▶ _Directive_
Collect every line from the entries below that contains the string "tangentPropagation", matching its case exactly.

Dataset excerpts:
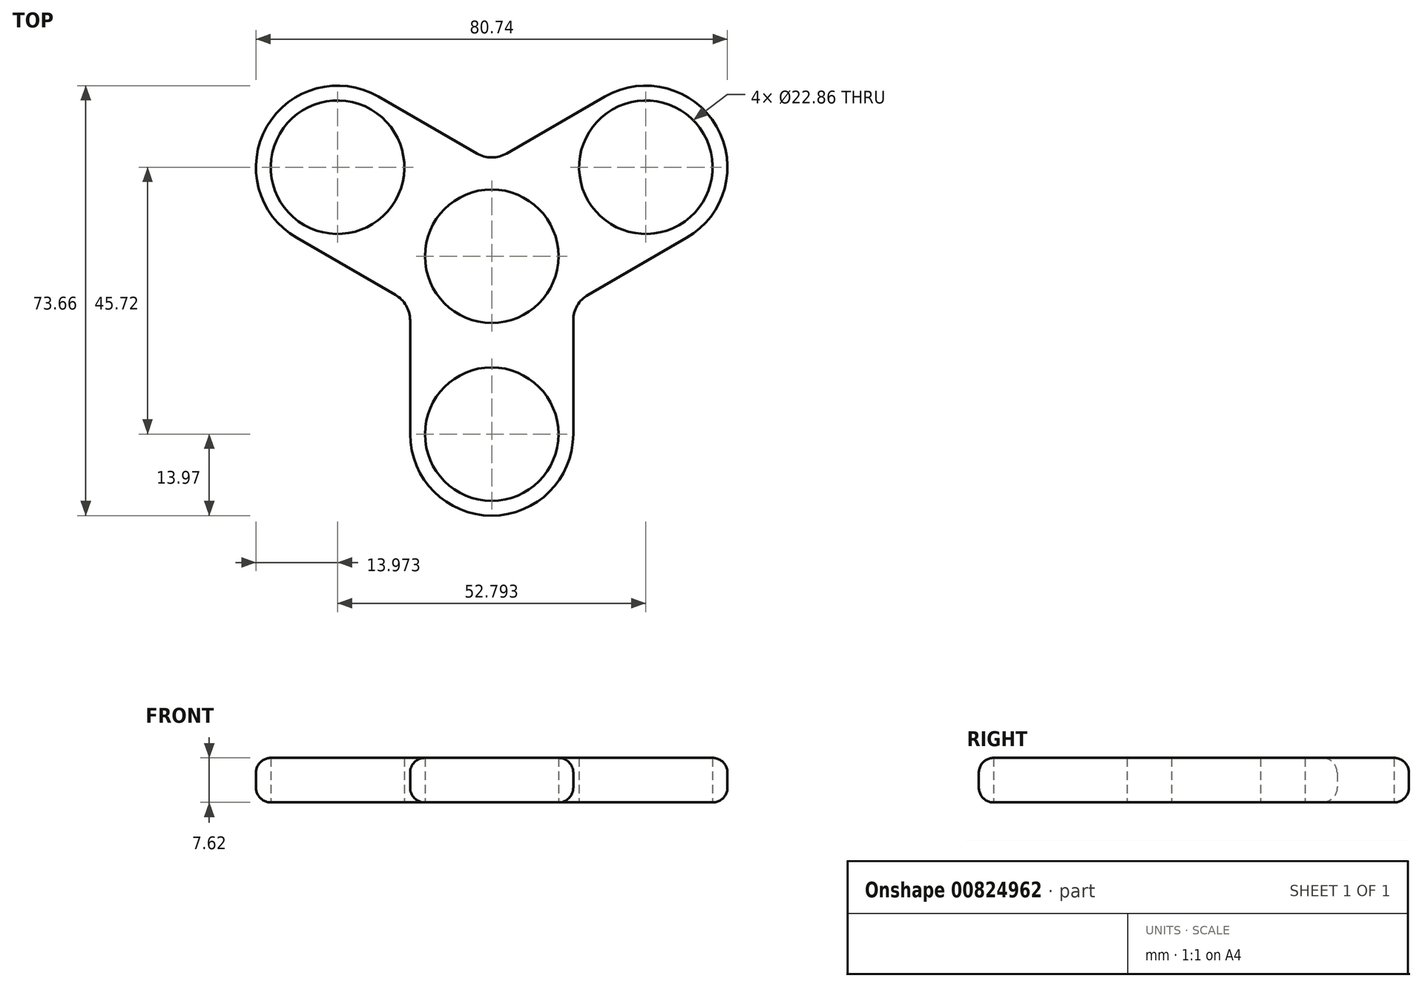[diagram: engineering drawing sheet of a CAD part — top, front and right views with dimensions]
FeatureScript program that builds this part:
annotation { "Feature Type Name" : "Feature", "Feature Type Description" : "" }
export const myFeature = defineFeature(function(context is Context, id is Id, definition is map)
    precondition{}
    {
        {
            var Q0;
            Q0=qCreatedBy(makeId("Top.planeOp"),FACE);
            var sketch = newSketch(context, id + "F0", { "sketchPlane" : qUnion([Q0])});
            skCircle(sketch, "E0", {"center": v(0, 0) * mm, "radius": 13.97 * mm});
            skCircle(sketch, "E1", {"center": v(-26.4, 15.24) * mm, "radius": 11.43 * mm});
            skCircle(sketch, "E2", {"center": v(0, 0) * mm, "radius": 11.43 * mm});
            skCircle(sketch, "E3", {"center": v(-26.4, 15.24) * mm, "radius": 13.97 * mm});
            skLineSegment(sketch, "E4", {"start": v(0, 0) * mm, "end": v(-26.4, 15.24) * mm});
            skCircle(sketch, "E5.1.0", {"center": v(0, -30.48) * mm, "radius": 13.97 * mm});
            skCircle(sketch, "E5.2.0", {"center": v(26.4, 15.24) * mm, "radius": 13.97 * mm});
            skCircle(sketch, "E6.1.0", {"center": v(0, -30.48) * mm, "radius": 11.43 * mm});
            skLineSegment(sketch, "E6.1.1", {"start": v(0, 0) * mm, "end": v(0, -30.48) * mm});
            skCircle(sketch, "E6.2.0", {"center": v(26.4, 15.24) * mm, "radius": 11.43 * mm});
            skLineSegment(sketch, "E6.2.1", {"start": v(0, 0) * mm, "end": v(26.4, 15.24) * mm});
            skLineSegment(sketch, "E7.bottom", {"start": v(13.97, 0) * mm, "end": v(-13.97, 0) * mm});
            skLineSegment(sketch, "E7.top", {"start": v(13.97, -30.48) * mm, "end": v(-13.97, -30.48) * mm});
            skLineSegment(sketch, "E7.left", {"start": v(13.97, 0) * mm, "end": v(13.97, -30.48) * mm});
            skLineSegment(sketch, "E7.right", {"start": v(-13.97, 0) * mm, "end": v(-13.97, -30.48) * mm});
            skPoint(sketch, "E7.middle", {"position": v(0, -15.24) * mm});
            skLineSegment(sketch, "E8.1.0", {"start": v(19.41, 27.34) * mm, "end": v(33.38, 3.14) * mm});
            skLineSegment(sketch, "E8.1.1", {"start": v(6.98, -12.1) * mm, "end": v(33.38, 3.14) * mm});
            skLineSegment(sketch, "E8.1.2", {"start": v(-6.99, 12.1) * mm, "end": v(19.41, 27.34) * mm});
            skLineSegment(sketch, "E8.1.3", {"start": v(-6.99, 12.1) * mm, "end": v(6.99, -12.1) * mm});
            skLineSegment(sketch, "E8.2.0", {"start": v(-33.38, 3.14) * mm, "end": v(-19.41, 27.34) * mm});
            skLineSegment(sketch, "E8.2.1", {"start": v(6.99, 12.1) * mm, "end": v(-19.41, 27.34) * mm});
            skLineSegment(sketch, "E8.2.2", {"start": v(-6.99, -12.1) * mm, "end": v(-33.38, 3.14) * mm});
            skLineSegment(sketch, "E8.2.3", {"start": v(-6.99, -12.1) * mm, "end": v(6.99, 12.1) * mm});
            skSolve(sketch);
        }
        {
            var Q0;
            Q0=qSketchRegion(id+"F0",true);
            var Q1;
            {var subQ1=sQuery(id+"F0.wireOp",EDGE,"E0");var subQ7=makeQuery(id+"F0.imprint","INTERSECT",VERTEX,{"derivedFrom":[subQ1,sQuery(id+"F0.wireOp",EDGE,"2a81f7ea-dfaa-4220-9730-6b88422f781c.2.0")]});Q1=makeQuery(id+"F0.imprint","IMPRINT",FACE,{"disambiguationData":[TD([[makeQuery(id+"F0.imprint","IMPRINT",EDGE,{"disambiguationData":[TD([[subQ7,-1.0]])],"derivedFrom":subQ1}),1.0]])]});}
            var Q2;
            {var subQ3=sQuery(id+"F0.wireOp",EDGE,"E4");var subQ5=sQuery(id+"F0.wireOp",EDGE,"E2");var subQ6=makeQuery(id+"F0.imprint","INTERSECT",VERTEX,{"derivedFrom":[subQ5,subQ3]});Q2=makeQuery(id+"F0.imprint","IMPRINT",FACE,{"disambiguationData":[TD([[makeQuery(id+"F0.imprint","IMPRINT",EDGE,{"disambiguationData":[TD([[subQ6,-1.0]])],"derivedFrom":subQ5}),-1.0]])]});}
            var Q3;
            {var subQ5=sQuery(id+"F0.wireOp",EDGE,"E0");var subQ8=makeQuery(id+"F0.imprint","INTERSECT",VERTEX,{"derivedFrom":[subQ5,sQuery(id+"F0.wireOp",EDGE,"ad422b94-503c-4b8c-a564-e47813131238.2.1")]});Q3=makeQuery(id+"F0.imprint","IMPRINT",FACE,{"disambiguationData":[TD([[makeQuery(id+"F0.imprint","IMPRINT",EDGE,{"disambiguationData":[TD([[subQ8,1.0]])],"derivedFrom":subQ5}),1.0]])]});}
            var Q4;
            {var subQ3=sQuery(id+"F0.wireOp",EDGE,"KG0W6A2v-qbmV-kile-noT2-Lh5GOKsosSiX");var subQ5=sQuery(id+"F0.wireOp",EDGE,"E2");var subQ6=makeQuery(id+"F0.imprint","INTERSECT",VERTEX,{"derivedFrom":[subQ5,subQ3]});Q4=makeQuery(id+"F0.imprint","IMPRINT",FACE,{"disambiguationData":[TD([[makeQuery(id+"F0.imprint","IMPRINT",EDGE,{"disambiguationData":[TD([[subQ6,1.0]])],"derivedFrom":subQ5}),-1.0]])]});}
            var Q5;
            {var subQ1=sQuery(id+"F0.wireOp",EDGE,"E0");var subQ7=makeQuery(id+"F0.imprint","INTERSECT",VERTEX,{"derivedFrom":[subQ1,sQuery(id+"F0.wireOp",EDGE,"ad422b94-503c-4b8c-a564-e47813131238.1.1")]});Q5=makeQuery(id+"F0.imprint","IMPRINT",FACE,{"disambiguationData":[TD([[makeQuery(id+"F0.imprint","IMPRINT",EDGE,{"disambiguationData":[TD([[subQ7,1.0]])],"derivedFrom":subQ1}),1.0]])]});}
            extrude(context, id + "F1", {"entities" : qUnion([Q0, Q1, Q2, Q3, Q4, Q5]), "depth" : 7.62 * mm, "offsetDistance" : 25.4 * mm});
        }
        {
            var Q0;
            Q0=makeQuery(id+"F1.opExtrude","SWEPT_EDGE",EDGE,{"disambiguationData":[OSD([sQuery(id+"F0.wireOp",EDGE,"E8.1.2"),sQuery(id+"F0.wireOp",EDGE,"E8.2.1")])]});
            var Q1;
            Q1=makeQuery(id+"F1.opExtrude","SWEPT_EDGE",EDGE,{"disambiguationData":[OSD([sQuery(id+"F0.wireOp",EDGE,"E7.left"),sQuery(id+"F0.wireOp",EDGE,"E8.1.1")])]});
            var Q2;
            Q2=makeQuery(id+"F1.opExtrude","SWEPT_EDGE",EDGE,{"disambiguationData":[OSD([sQuery(id+"F0.wireOp",EDGE,"E7.right"),sQuery(id+"F0.wireOp",EDGE,"E8.2.2")])]});
            fillet(context, id + "F2", {"entities" : qUnion([Q0, Q1, Q2]), "radius" : 5.08 * mm, "tangentPropagation" : true, "allowEdgeOverflow" : false});
        }
        {
            var Q0;
            Q0=makeQuery(id+"F1.opExtrude","CAP_EDGE",EDGE,{"disambiguationData":[OSD([sQuery(id+"F0.wireOp",EDGE,"E8.1.1")])],"isStart":false});
            var Q1;
            {var subQ0=sQuery(id+"F0.wireOp",EDGE,"E8.1.1");var subQ1=sQuery(id+"F0.wireOp",EDGE,"E7.left");Q1=makeQuery(id+"F2.opFillet","BLEND_EDGE",EDGE,{"blendedFrom":[makeQuery(id+"F1.opExtrude","SWEPT_EDGE",EDGE,{"disambiguationData":[OSD([subQ1,subQ0])]}),makeQuery(id+"F1.opExtrude","CAP_FACE",FACE,{"disambiguationData":[OSD([sQuery(id+"F0.wireOp",EDGE,"E1"),sQuery(id+"F0.wireOp",EDGE,"E2"),sQuery(id+"F0.wireOp",EDGE,"E3"),sQuery(id+"F0.wireOp",EDGE,"E5.1.0"),sQuery(id+"F0.wireOp",EDGE,"E5.2.0"),sQuery(id+"F0.wireOp",EDGE,"E6.1.0"),sQuery(id+"F0.wireOp",EDGE,"E6.2.0"),subQ1,sQuery(id+"F0.wireOp",EDGE,"E7.right"),subQ0,sQuery(id+"F0.wireOp",EDGE,"E8.1.2"),sQuery(id+"F0.wireOp",EDGE,"E8.2.1"),sQuery(id+"F0.wireOp",EDGE,"E8.2.2")])],"isStart":false})],"blendedInto":[makeQuery(id+"F1.opExtrude","CAP_FACE",FACE,{"disambiguationData":[OSD([sQuery(id+"F0.wireOp",EDGE,"E1"),sQuery(id+"F0.wireOp",EDGE,"E2"),sQuery(id+"F0.wireOp",EDGE,"E3"),sQuery(id+"F0.wireOp",EDGE,"E5.1.0"),sQuery(id+"F0.wireOp",EDGE,"E5.2.0"),sQuery(id+"F0.wireOp",EDGE,"E6.1.0"),sQuery(id+"F0.wireOp",EDGE,"E6.2.0"),subQ1,sQuery(id+"F0.wireOp",EDGE,"E7.right"),subQ0,sQuery(id+"F0.wireOp",EDGE,"E8.1.2"),sQuery(id+"F0.wireOp",EDGE,"E8.2.1"),sQuery(id+"F0.wireOp",EDGE,"E8.2.2")])],"isStart":false})]});}
            var Q2;
            Q2=makeQuery(id+"F1.opExtrude","CAP_EDGE",EDGE,{"disambiguationData":[OSD([sQuery(id+"F0.wireOp",EDGE,"E7.right")])],"isStart":true});
            fillet(context, id + "F3", {"entities" : qUnion([Q0, Q1, Q2]), "radius" : 2.54 * mm, "tangentPropagation" : true, "allowEdgeOverflow" : false});
        }
    });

▶ _Result of this task_
            fillet(context, id + "F2", {"entities" : qUnion([Q0, Q1, Q2]), "radius" : 5.08 * mm, "tangentPropagation" : true, "allowEdgeOverflow" : false});
            fillet(context, id + "F3", {"entities" : qUnion([Q0, Q1, Q2]), "radius" : 2.54 * mm, "tangentPropagation" : true, "allowEdgeOverflow" : false});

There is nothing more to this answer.